## Jobs
1 > Reproduce the passage of the triangle problem that begins with "Let $P$ be a" and ends with "answer is 4.", changing "scalene" to "obtuse".
2 > Write the next portion of the triangle problem, continuing after its final sentence.

## Article
$P$ and that one triangle

Geometry Level 5

Let $P$ be a point in or on a scalene triangle $ABC$ with integer side lengths, and let $f(P) = PA + PB + PC$ . For each triangle $ABC$ , let $g_{ABC} = \max_P f(P)$ and $h_{ABC} = \min_P f(P)$ .

Consider all triangles where $g_{ABC}$ and $h_{ABC}$ are both integers. Over this set, what is the minimum value of $g_{ABC} - h_{ABC}$ ?

The answer is 4.

1 solution

Efren Medallo
Apr 24, 2017

Note that $f(P)$ is at its minimum when $P$ coincides with the Fermat point of the triangle.

Now, for $f(P)$ to be an integer, we can set it such that $P$ lies along the sides of the triangle $ABC$ itself. This will only be possible when one of the interior angles is $\geq 120^{\circ}$ , with $P$ on its vertex. Now, the smallest integer triangle to have that is the $3-5-7$ triangle.

The maximum value of $f(P)$ can also be established in a similar way; since the distance cannot be maximized when $P$ is inside the triangle, it has to be located on the triangle. Using the same triangle, it can be discovered that $f(P)$ is maximum when $P$ is on the vertex opposite the smallest side.

So, for the $3-5-7$ triangle, being the smallest integer triangle to have a $120^{\circ}$ angle, $f(P)$ is minimum when $P$ is at the vertex opposite the longest side. In this case, $f(P) = 3 + 5 = 8$ .

On the other hand, $f(P)$ is maximum when $P$ is at the vertex opposite the shortest side, making $f(P) = 5 + 7 = 12$ .

And that gives us the $\max (f(P)) - \min (f(P)) = 12 - 8 = \boxed {4}$ .

Do you want "minimum value of g that is an integer", or do you want "minimum value of g when both max f and min f are integers"?

The question and the assumptions are different from each other.

Calvin Lin Staff - 4 years, 1 month ago

As was stated in my further details, it asks of the latter. I was also doubtful that my phrasing was correct, so I will edit it accordingly.

## Data entries
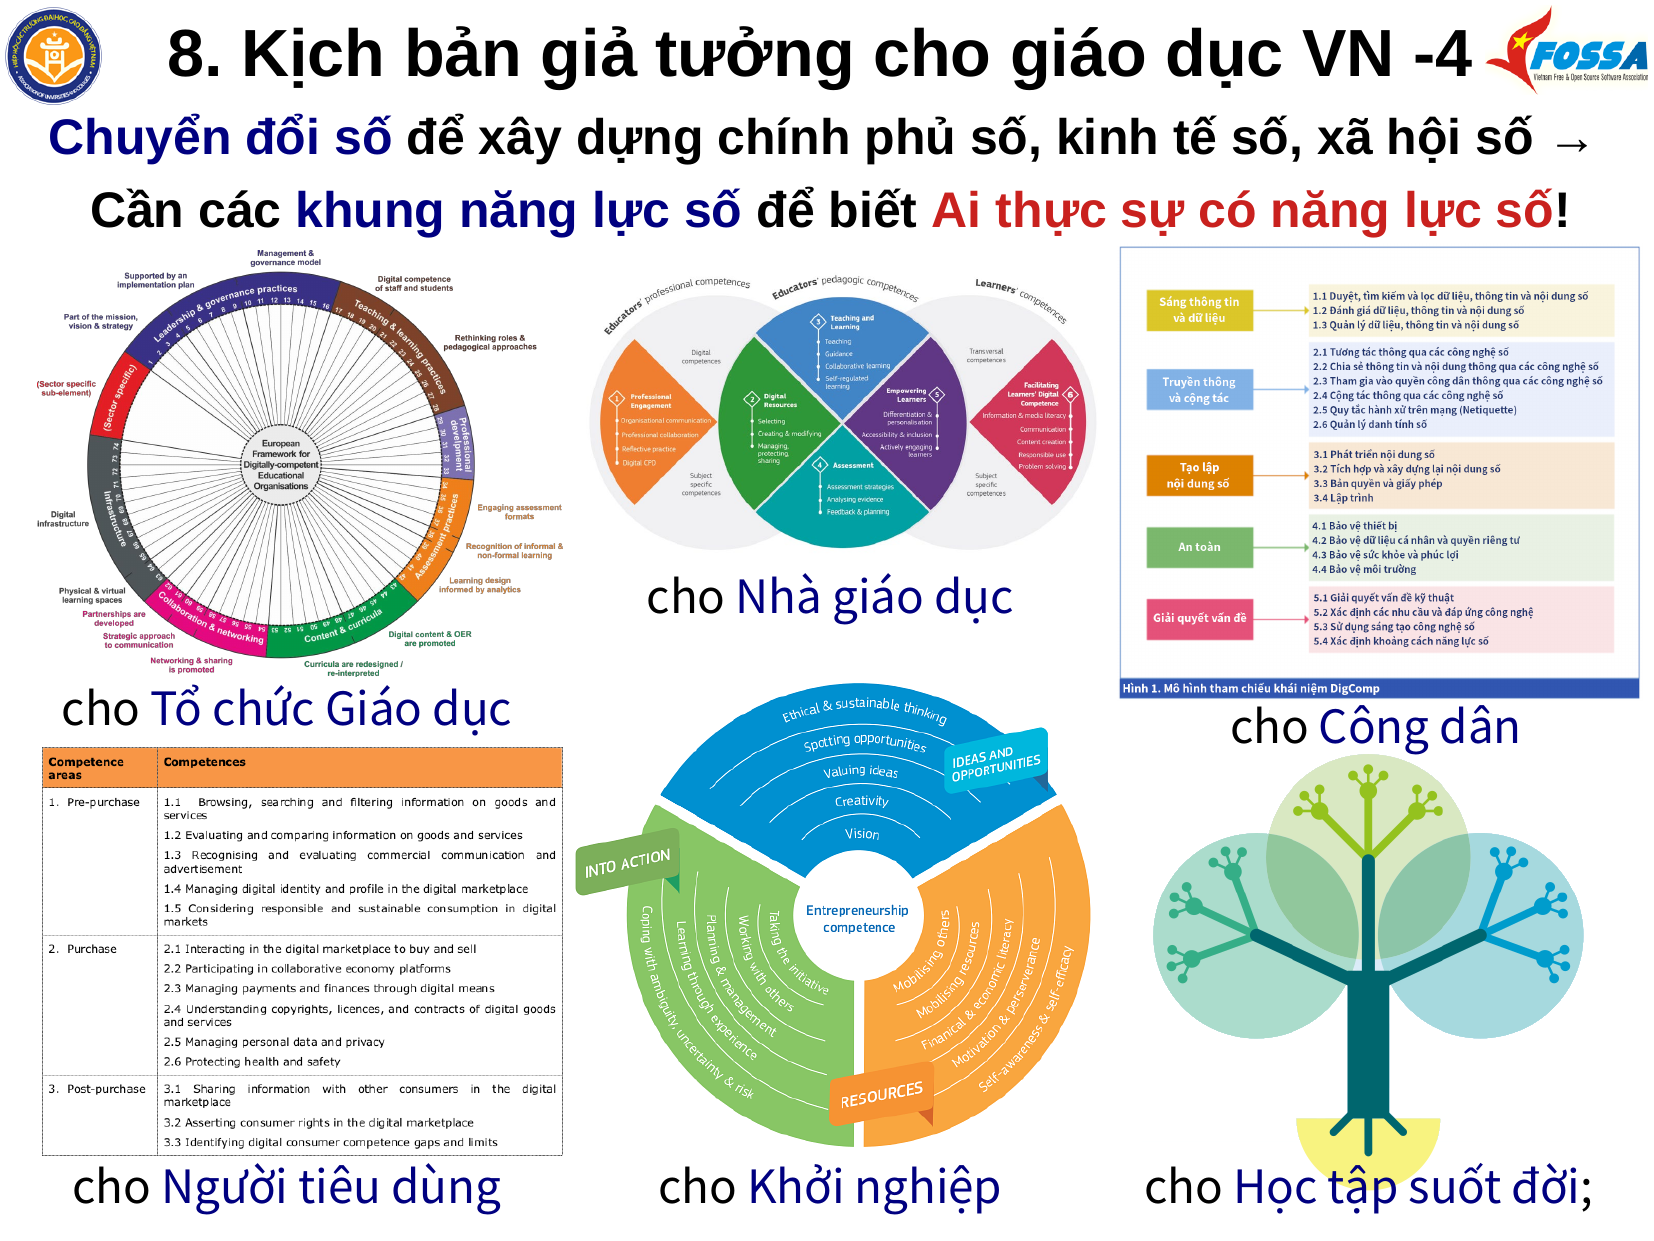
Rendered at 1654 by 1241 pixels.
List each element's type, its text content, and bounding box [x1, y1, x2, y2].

picture [1142, 741, 1593, 1130]
picture [37, 250, 563, 651]
title 8. Kịch bản giả tưởng cho giáo dục VN -4 [107, 15, 1485, 90]
text_box cho Người tiêu dùng [11, 1130, 563, 1225]
picture [570, 678, 1096, 1130]
text_box cho Công dân [1150, 701, 1601, 764]
text_box Chuyển đổi số để xây dựng chính phủ số, kinh tế số, xã hội số → Cần các khung năng lực số để biết Ai thực sự có năng lực số! [19, 90, 1642, 246]
text_box cho Tổ chức Giáo dục [11, 651, 563, 747]
text_box cho Khởi nghiệp [563, 1130, 1087, 1225]
text_box cho Học tập suốt đời; [1087, 1130, 1651, 1225]
text_box cho Nhà giáo dục [554, 539, 1107, 635]
picture [39, 744, 565, 1130]
picture [578, 272, 1104, 539]
picture [1, 5, 107, 107]
picture [1117, 243, 1643, 701]
picture [1485, 5, 1648, 95]
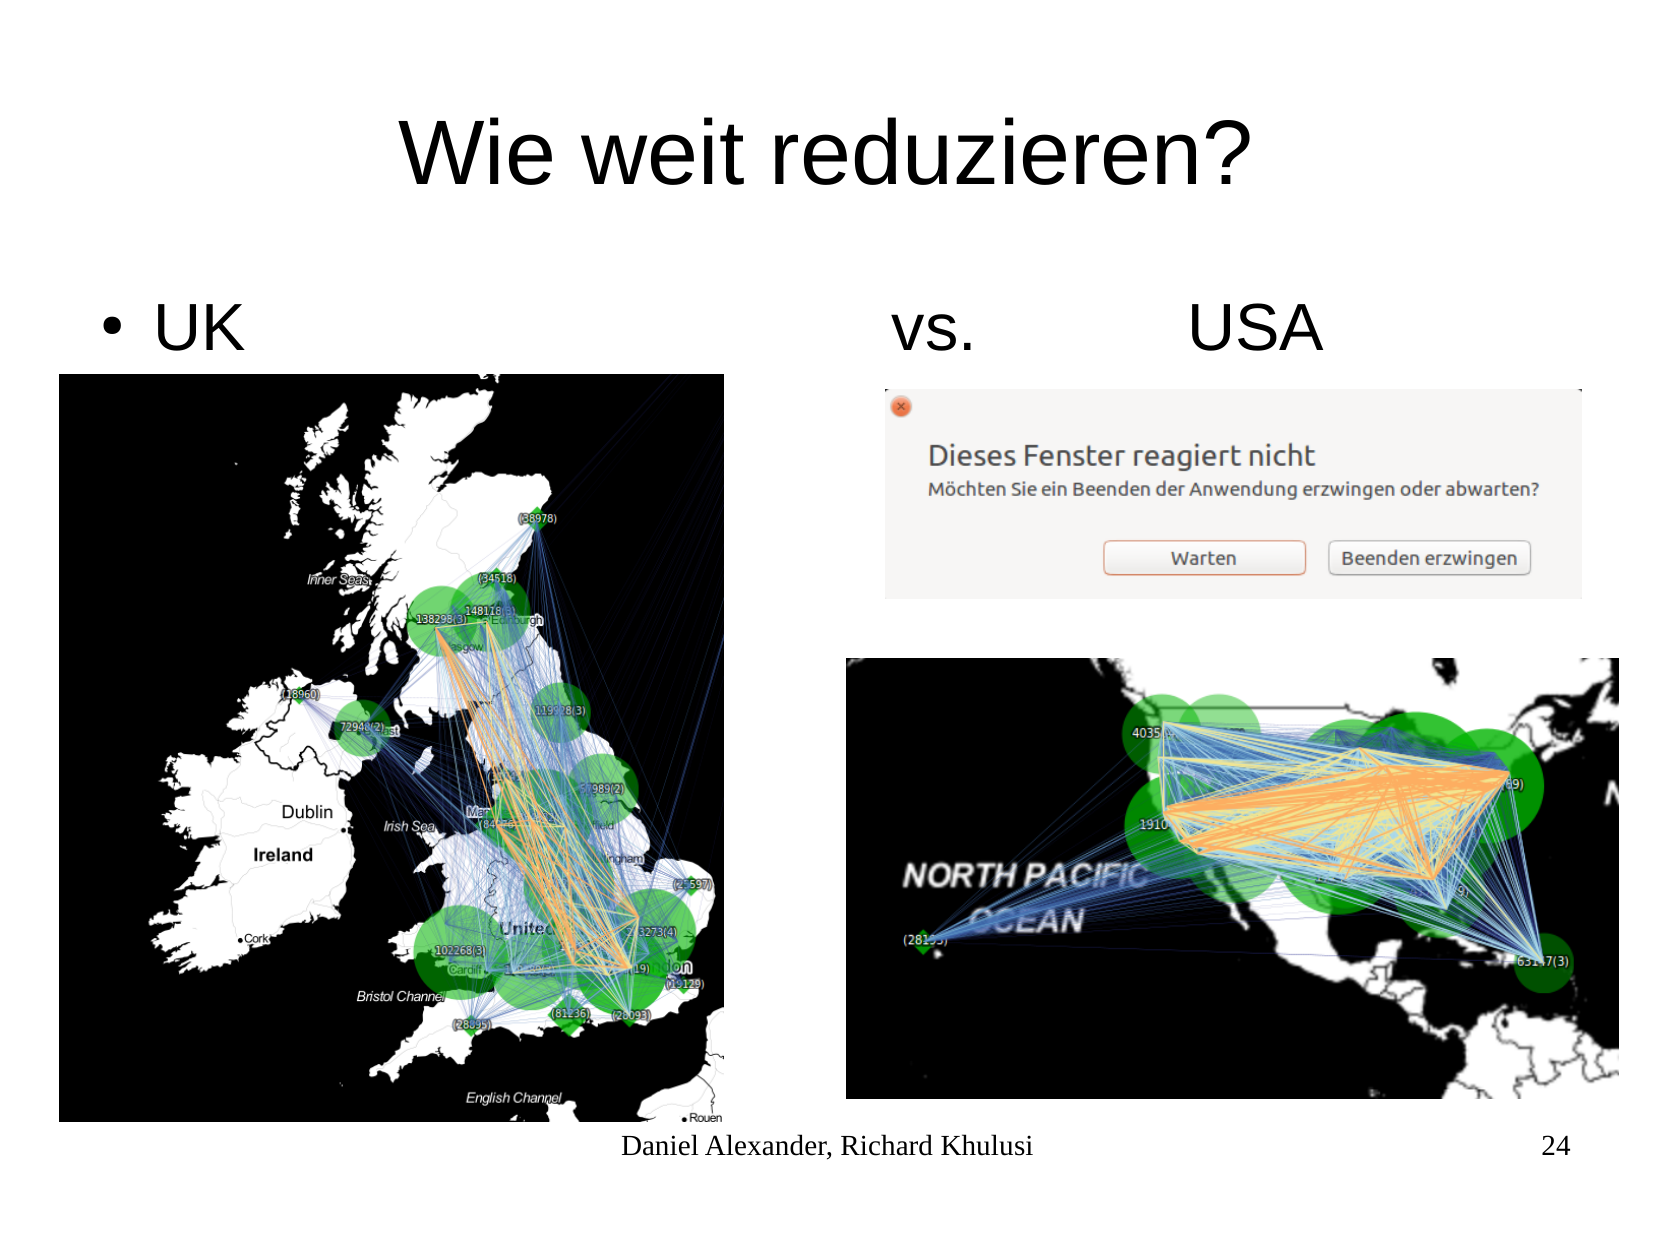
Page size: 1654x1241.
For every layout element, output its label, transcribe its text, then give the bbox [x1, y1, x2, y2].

picture [59, 374, 724, 1123]
title Wie weit reduzieren? [82, 49, 1571, 257]
picture [846, 658, 1619, 1099]
list UK vs. USA [82, 290, 1571, 1010]
picture [885, 389, 1582, 599]
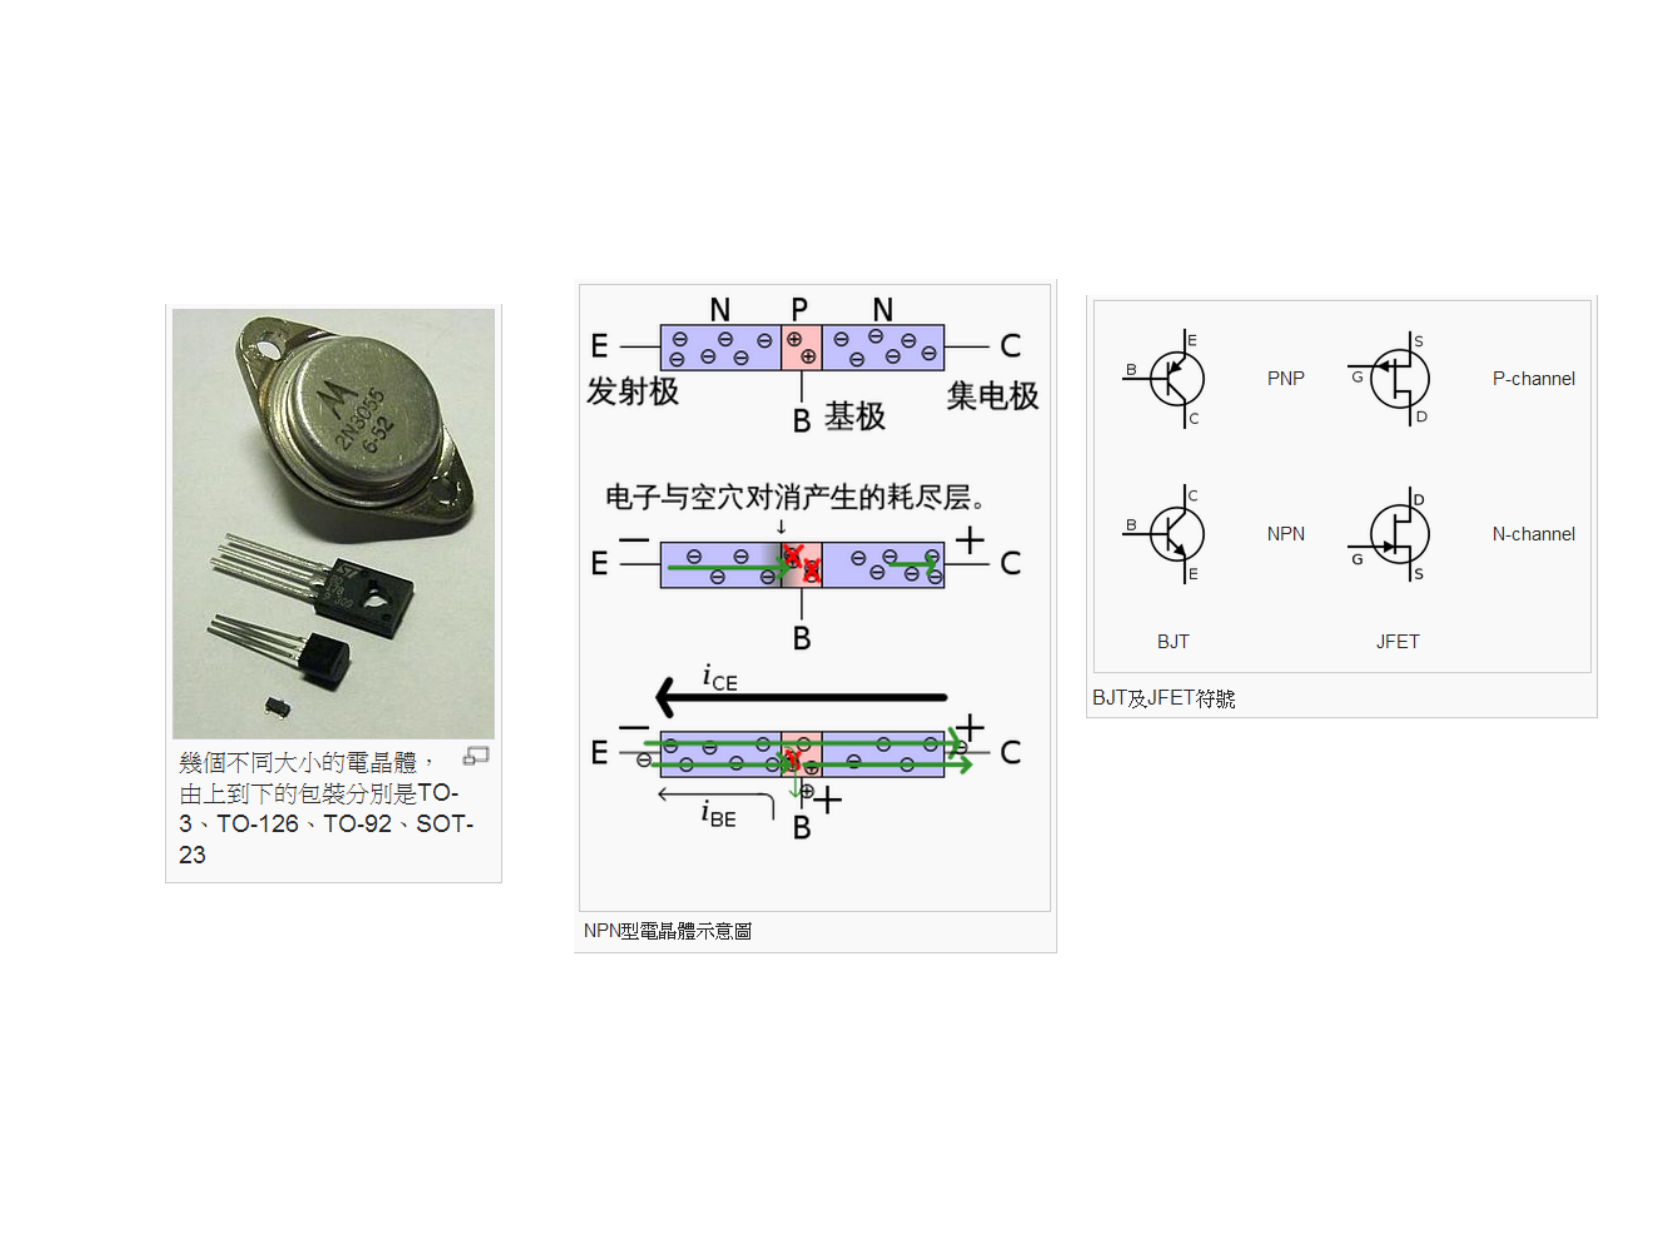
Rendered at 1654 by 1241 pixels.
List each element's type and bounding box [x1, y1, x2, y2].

picture [1086, 295, 1598, 721]
picture [574, 279, 1060, 956]
picture [165, 304, 505, 886]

## Answers to the exercises
1 >
Let $P$ be a point in or on a obtuse triangle $ABC$ with integer side lengths, and let $f(P) = PA + PB + PC$ . For each triangle $ABC$ , let $g_{ABC} = \max_P f(P)$ and $h_{ABC} = \min_P f(P)$ .

Consider all triangles where $g_{ABC}$ and $h_{ABC}$ are both integers. Over this set, what is the minimum value of $g_{ABC} - h_{ABC}$ ?

The answer is 4.

2 >
Efren Medallo - 4 years, 1 month ago

K. I've edited the problem.

Looking at your solution, I find it really hard to understand what you're doing, and it seems like there are several assumptions / mistakes that you make

Why must "for $f(P)$ to be an integer, we can set it such that it lies along the side of the triangle
Why must the minimum of $g$ occur for the 3-5-7 triangle? It seems like you're committing the mistake of trying to optimize one term, and then using that to condition the other. IE to find min $g = f - h$ , we cannot simply minimize $f$ and calculate the corresponding value of $h$ .
I think that the 2-3-4 triangle has a max of 7, and a min of 4 or 5, which gives a $g$ value of 2 or 3. (Haven't done the calculations yet).

Calvin Lin Staff - 4 years, 1 month ago

@Calvin Lin –

If $P$ is in the triangle, $f(P)$ will be irrational.
The minimum of $g$ will occur at the smallest integer triangle bearing $120^{\circ}$ , because for any obtuse triangle having an angle greater than or equal to $120^{\circ}$ , $P$ will lie on the vertex opposite the longest side. We can test this for other obtuse integer triangles with the largest angle exceeding $120^{\circ}$ , and see what happens with $g$ .
The 2-3-4 is an acute triangle. Thus $f(P)$ in this case is not an integer.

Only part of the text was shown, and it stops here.